The FDA should have a “really good” reason to make a vaccine available immediately, said Dr. Joshua Sharfstein, former deputy commissioner of the FDA, now professor of the practice at Johns Hopkins Bloomberg School of Public Health, when speaking during a public Q&A with the JAMA Network last month.

The baseline requirements of an EUA are: There must be an emergency; the potential benefits of the product must exceed the risks; and there must be reasonable belief that “the product may be effective,” according to the FDA.

“COVID-19 qualifies as an emergency on the scale to justify the use of this procedure,” said Dr. Paul Wilson, an expert on vaccine development, and assistant professor of clinical population and family health at Columbia University’s Mailman School of Public Health.

“Given the guidance on what evidence will be required for a vaccine EUA, I think people’s concern should be on the potential for political pressure rather than on the EUA process per se,” Wilson said.

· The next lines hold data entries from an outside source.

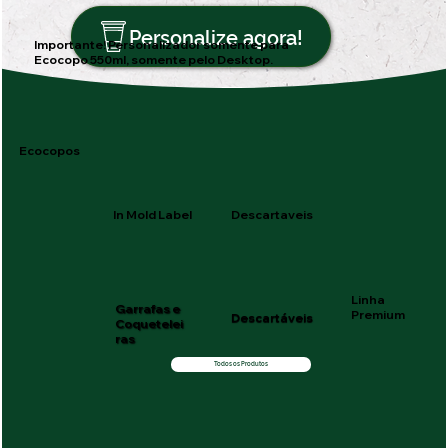
Personalize agora!
Importante! Personalizador somente para
Ecocopo 550ml, somente pelo Desktop.
Ecocopos
In Mold Label
Descartaveis
Linha
Garrafas e
Premium
Descartáveis
Coquetelei
ras
Todos os Produtos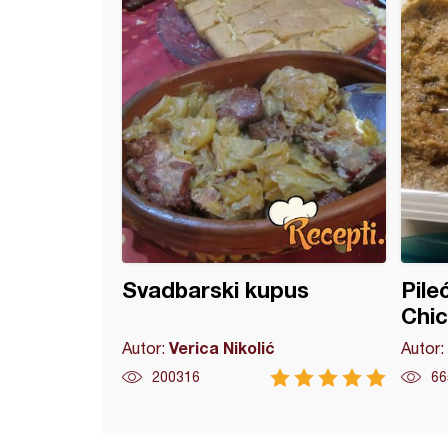
Svadbarski kupus
Pile
Chic
Verica Nikolić
Autor:
Autor:
200316
66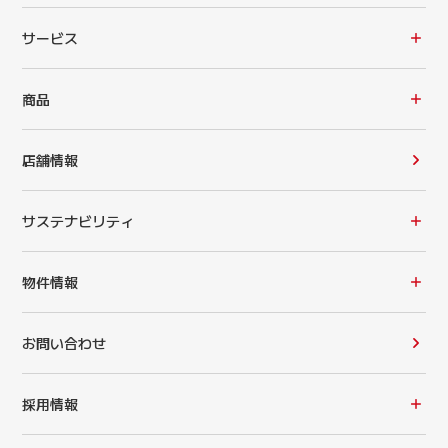
サービス
商品
店舗情報
サステナビリティ
物件情報
お問い合わせ
採用情報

Scientists worry that pressure from President Donald Trump to issue an EUA prior to the general election on Nov. 3 could undermine public trust. However, the FDA has said that it plans to request two months of safety data from COVID-19 vaccine developers prior to requesting an EUA, seemingly quashing worries about a rushed “October surprise.”

And the agency has promised that its EUA standards will not compromise normal safety or efficacy steps.

“Both the FDA and the vaccine companies seem to be trying hard to restore confidence, and the recent guidance from the FDA seems completely reasonable. I’m also somewhat reassured by the fact that both FDA and companies will feel pressure to release the data on which a decision is based, which will give independent experts a chance to weigh in,” Wilson told ABC News.

Public trust in a new vaccine hinges on trust in the government and in the credibility of the public health institutions, as well as on people’s perceptions about the government’s underlying motives to accelerate its release to the public, some experts concede.

“Concerns about vaccine safety, mistrust and fears about motivations for vaccination, perceived lack of a clear recommendation,” can result in low participation in an inoculation program, wrote University of Maryland Professor Sandra Quinn, chair of the department of family science and senior associate director of the Maryland Center for Health Equity.

In 2009, during the H1N1 pandemic, Quinn conducted a survey which found that people were much more reluctant to take an “authorized” rather than fully “approved” vaccine. Only 8.7% of the respondents said that they would definitely be willing to take it, while 63.5% indicated they would not take it. Almost 28% were undecided.

Race was significantly associated with vaccine reluctance. Only 4.2% of Black Americans stated that they would take such a novel vaccine, an attitude which the study attributes to the impact of deep mistrust stemming from medical experiments, such as the Tuskegee syphilis study.

“Our finding that the majority of people would not accept a new but not yet fully approved vaccine is very worrisome,” concluded Quinn, in 2009.

Now, some experts are warning that the same fate could be in store for any COVID-19 vaccine granted emergency use authorization, and caution that anti-vaccine sentiments are stronger today than a decade ago.

Public confidence in a potential COVID-19 vaccine remains concerningly low. According to a recent Axios/Ipsos poll, 60% of Americans say they are not likely to get a first-generation COVID-19 vaccine as soon as it’s available, with only 39% saying they are likely to get it.

“There’s a lot at stake here,” said Wilson. “The approval of a vaccine on shaky grounds or without the whole-hearted endorsement of the public health community would accelerate the erosion of faith in vaccines in general, which would be tragic.”